Future studies should focus on the EMS characteristics able to optimize the effect in critically ill patients. In addition, the effects of EMS on the strength of muscle groups not stimulated, on respiratory muscle strength, and on additional endpoints such as ICU and hospital length of stay, quality of life, and health status after hospital discharge, need to be investigated.
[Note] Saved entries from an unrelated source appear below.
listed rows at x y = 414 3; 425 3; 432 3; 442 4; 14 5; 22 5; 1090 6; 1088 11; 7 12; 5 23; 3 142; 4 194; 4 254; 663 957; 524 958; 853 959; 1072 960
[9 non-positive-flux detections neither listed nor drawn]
Finally, the development of reference values in relation to handgrip dynamometry would potentially aid in ICU-AW diagnosis.

5. Conclusions

EMS exercise induces beneficial effects in muscle strength of ICU patients. These effects mainly concern muscle groups directly stimulated, but there is also evidence of effects in muscle groups not stimulated. EMS application constitutes a promising means of muscle strength preservation and early mobilization in critically ill patients (ClinicalTrials.gov number: NCT 00882830).

Conflict of Interests

All authors have no conflict of interests to disclose.

Funding

This research project (PENED) has been cofinanced by E.U.-European Social Fund (75%) and the Greek Ministry of Development-GSRT (25%).

Acknowledgments

The authors also wish to acknowledge the contribution of Dr. Ioannis Amoiridis for technical advice in the EMS implementation and Dr. Dale Needham for critically reviewing the paper.